The algorithm I implemented to search for primes is the ol' reliable Sieve of Eratosthenes, which has been used to find prime numbers since the Neolithic era.
The steps are as follows (credit to Simple English Wikipedia):
- Write all the numbers from 2 up to n onto a piece of paper, in order. We will perform the following steps so that all the non-prime numbers will be crossed out, and what's left will be the primes.
- Choose the first, i.e. the smallest available number. Call it p (it will be 2 at the start). If there's no more available numbers, stop.
- Count up from p as 2p, 3p, 4p, ..., up to n in steps of p, and cross out each of those numbers. Some numbers will be already crossed out, that's okay. Do not cross out the number p itself but consider it no longer available.
- Go back to step 2.
The parallelization occurs during step 3, specifically the "crossing out" part. My "sieve" is a vector of n booleans, and in this problem n is equal to 100,000,000. The rest of the algorithm is not conductive to parallelization, since each iteration must be performed sequentially to guarantee that p is a prime.

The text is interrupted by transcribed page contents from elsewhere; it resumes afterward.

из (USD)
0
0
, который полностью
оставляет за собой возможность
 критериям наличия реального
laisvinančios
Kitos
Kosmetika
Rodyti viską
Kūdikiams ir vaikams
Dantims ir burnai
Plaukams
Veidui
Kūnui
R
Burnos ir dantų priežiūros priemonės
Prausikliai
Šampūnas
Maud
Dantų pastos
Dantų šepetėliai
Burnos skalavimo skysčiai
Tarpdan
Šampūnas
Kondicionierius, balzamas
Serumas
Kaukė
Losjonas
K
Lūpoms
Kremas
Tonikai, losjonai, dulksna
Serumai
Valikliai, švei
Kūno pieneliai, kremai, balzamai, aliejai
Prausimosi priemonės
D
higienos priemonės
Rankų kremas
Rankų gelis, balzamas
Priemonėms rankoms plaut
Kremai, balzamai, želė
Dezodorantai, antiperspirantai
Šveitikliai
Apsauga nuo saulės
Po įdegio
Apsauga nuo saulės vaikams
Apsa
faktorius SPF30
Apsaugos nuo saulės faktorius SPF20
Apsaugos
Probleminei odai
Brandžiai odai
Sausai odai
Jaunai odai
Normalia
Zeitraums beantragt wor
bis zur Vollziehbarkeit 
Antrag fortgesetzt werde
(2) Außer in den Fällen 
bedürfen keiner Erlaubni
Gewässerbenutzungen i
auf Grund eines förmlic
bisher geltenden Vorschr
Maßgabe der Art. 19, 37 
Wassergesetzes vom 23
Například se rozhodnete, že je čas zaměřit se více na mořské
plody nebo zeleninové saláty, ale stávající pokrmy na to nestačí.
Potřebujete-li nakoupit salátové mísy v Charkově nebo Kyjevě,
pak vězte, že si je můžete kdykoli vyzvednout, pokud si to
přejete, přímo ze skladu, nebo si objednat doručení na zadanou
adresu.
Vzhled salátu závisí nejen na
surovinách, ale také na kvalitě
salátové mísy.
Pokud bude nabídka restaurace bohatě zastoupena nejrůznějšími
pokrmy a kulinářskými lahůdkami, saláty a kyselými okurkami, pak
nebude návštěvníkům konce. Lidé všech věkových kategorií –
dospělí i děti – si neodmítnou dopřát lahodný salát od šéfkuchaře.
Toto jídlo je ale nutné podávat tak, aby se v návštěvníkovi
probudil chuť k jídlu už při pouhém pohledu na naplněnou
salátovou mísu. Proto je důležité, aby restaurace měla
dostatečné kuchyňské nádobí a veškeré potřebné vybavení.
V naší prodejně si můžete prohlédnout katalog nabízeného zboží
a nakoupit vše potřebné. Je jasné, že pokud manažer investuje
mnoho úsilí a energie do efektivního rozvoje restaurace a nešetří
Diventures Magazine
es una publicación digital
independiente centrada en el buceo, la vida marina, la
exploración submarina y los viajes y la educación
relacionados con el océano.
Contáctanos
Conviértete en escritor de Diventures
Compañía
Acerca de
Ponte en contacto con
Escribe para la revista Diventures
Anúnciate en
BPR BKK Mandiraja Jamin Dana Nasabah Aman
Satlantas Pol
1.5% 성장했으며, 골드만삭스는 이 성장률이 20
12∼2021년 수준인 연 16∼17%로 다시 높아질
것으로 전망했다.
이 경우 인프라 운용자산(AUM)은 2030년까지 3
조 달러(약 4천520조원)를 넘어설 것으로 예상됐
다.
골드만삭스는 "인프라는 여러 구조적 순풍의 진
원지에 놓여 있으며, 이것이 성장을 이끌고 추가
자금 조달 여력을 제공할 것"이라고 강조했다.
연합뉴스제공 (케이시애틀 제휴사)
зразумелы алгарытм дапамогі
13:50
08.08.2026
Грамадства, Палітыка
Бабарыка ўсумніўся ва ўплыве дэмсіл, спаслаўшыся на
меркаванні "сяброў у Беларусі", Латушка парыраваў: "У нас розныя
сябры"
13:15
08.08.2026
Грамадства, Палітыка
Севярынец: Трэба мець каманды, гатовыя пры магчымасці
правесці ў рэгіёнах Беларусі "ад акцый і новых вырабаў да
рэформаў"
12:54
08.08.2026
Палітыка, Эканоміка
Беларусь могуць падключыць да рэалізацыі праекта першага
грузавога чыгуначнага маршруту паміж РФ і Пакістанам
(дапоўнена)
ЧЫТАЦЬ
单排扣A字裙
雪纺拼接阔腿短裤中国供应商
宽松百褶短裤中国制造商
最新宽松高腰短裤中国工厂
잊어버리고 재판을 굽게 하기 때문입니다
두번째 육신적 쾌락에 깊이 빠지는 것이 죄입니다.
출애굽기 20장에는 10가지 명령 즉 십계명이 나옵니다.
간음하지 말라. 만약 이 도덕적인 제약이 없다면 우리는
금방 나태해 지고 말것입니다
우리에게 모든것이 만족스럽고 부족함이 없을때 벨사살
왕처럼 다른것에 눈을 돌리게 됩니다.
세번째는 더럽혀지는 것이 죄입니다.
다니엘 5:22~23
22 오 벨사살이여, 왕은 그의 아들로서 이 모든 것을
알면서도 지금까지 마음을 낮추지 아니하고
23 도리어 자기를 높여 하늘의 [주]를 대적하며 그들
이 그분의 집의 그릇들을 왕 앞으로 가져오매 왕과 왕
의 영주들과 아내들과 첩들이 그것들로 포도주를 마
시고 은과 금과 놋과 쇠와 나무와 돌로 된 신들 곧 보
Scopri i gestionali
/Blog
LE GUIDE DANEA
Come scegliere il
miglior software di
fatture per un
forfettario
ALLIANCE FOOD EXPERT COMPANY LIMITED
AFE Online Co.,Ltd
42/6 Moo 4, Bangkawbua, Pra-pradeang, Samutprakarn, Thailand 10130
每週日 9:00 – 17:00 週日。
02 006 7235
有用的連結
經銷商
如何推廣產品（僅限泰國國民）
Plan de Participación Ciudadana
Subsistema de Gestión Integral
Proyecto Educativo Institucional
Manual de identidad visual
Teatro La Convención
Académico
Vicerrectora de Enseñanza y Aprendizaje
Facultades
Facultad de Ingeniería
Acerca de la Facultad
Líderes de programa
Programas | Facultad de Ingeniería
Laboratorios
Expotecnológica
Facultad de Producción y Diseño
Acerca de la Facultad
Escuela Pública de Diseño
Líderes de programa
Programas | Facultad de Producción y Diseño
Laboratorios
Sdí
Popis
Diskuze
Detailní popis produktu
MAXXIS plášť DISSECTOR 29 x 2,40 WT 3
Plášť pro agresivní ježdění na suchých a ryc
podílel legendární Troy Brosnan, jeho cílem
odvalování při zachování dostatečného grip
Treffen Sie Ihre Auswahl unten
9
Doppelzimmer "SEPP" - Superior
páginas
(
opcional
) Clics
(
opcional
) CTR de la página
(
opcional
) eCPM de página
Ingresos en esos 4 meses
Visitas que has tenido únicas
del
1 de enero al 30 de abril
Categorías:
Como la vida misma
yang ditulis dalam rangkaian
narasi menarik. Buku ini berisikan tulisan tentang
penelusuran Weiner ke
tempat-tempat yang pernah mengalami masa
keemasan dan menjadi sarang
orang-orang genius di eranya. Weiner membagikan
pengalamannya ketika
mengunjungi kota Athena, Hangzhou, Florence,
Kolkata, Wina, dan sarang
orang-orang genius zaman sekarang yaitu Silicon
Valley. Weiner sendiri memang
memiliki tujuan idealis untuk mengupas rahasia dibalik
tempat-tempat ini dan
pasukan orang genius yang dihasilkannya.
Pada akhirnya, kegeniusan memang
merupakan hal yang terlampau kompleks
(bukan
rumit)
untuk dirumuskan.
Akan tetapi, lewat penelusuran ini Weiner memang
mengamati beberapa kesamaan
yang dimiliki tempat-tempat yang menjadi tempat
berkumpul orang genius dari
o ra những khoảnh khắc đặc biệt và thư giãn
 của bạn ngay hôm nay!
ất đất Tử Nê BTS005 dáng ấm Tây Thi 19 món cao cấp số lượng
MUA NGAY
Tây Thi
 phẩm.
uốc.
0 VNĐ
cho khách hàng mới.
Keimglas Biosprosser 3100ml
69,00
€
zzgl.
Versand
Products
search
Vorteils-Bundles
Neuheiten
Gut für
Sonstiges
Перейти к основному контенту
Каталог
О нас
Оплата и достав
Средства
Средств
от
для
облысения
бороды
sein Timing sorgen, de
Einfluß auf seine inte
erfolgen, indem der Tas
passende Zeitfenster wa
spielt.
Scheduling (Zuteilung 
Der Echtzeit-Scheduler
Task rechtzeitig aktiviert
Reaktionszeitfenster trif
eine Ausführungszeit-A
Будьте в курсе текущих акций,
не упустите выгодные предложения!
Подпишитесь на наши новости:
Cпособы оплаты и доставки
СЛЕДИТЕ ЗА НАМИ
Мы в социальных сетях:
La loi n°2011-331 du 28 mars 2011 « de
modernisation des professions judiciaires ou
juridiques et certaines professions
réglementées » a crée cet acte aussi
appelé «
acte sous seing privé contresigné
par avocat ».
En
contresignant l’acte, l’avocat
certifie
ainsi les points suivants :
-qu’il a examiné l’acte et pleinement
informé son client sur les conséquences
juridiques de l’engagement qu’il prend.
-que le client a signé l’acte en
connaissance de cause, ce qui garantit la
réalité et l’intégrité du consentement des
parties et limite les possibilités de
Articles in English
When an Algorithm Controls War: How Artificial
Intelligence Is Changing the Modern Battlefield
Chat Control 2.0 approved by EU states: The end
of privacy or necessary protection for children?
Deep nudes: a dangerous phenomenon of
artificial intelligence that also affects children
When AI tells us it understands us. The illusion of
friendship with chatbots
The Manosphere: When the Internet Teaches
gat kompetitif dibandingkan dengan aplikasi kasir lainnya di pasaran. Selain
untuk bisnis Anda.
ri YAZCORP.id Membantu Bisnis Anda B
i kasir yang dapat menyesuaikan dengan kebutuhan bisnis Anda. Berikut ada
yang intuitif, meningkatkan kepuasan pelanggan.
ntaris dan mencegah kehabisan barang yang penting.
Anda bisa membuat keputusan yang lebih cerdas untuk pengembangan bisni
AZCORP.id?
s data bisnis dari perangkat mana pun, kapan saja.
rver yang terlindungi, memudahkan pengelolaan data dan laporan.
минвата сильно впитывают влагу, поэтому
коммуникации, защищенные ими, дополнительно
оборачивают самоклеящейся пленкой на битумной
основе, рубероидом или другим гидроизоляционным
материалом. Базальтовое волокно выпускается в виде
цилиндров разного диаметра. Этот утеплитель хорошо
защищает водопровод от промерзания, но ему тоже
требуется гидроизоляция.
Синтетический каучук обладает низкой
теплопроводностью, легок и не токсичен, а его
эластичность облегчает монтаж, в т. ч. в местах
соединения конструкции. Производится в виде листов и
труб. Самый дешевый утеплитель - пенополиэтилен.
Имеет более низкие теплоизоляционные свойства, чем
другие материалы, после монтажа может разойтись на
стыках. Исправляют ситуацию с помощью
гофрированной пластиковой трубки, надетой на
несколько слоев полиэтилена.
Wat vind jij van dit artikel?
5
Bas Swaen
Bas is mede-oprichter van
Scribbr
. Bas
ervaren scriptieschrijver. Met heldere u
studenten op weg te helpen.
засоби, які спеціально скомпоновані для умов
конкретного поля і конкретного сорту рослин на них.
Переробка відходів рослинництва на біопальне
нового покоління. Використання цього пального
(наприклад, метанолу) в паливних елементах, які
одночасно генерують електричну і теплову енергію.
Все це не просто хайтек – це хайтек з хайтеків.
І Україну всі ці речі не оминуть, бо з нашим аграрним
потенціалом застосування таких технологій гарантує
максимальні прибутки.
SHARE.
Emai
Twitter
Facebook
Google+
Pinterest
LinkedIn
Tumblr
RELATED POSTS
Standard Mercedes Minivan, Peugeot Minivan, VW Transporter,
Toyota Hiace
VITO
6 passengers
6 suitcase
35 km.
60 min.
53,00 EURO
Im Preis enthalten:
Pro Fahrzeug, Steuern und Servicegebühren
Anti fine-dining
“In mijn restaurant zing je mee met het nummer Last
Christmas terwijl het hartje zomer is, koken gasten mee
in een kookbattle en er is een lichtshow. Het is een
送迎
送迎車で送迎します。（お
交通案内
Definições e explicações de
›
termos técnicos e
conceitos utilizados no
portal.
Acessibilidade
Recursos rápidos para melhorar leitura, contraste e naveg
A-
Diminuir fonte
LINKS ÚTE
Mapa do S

But the task of marking off the multiples of p in the vector introduced an opportunity for safe, painless parallelization. For every iteration of the algorithm, I subdivided the vector into m disjoint chunks of length (n - p) / m, and assigned each chunk to each of the m threads. Then, each of these vectors "marked off" (set to false) the indices of the vector that are a multiple of p, by modifying their chunks in place. This approach is very safe, since the sections of memory each thread operates on is guaranteed to be disjoint, and succeeds in equally distributing the work among each thread.
Unfortunately, my solution only achieves a modest improvement in speed (around 130% when I've tested it). Fortunately, my solution does not take longer than a serial approach, so at least I am making a profit off of the overhead introduced by parallelization.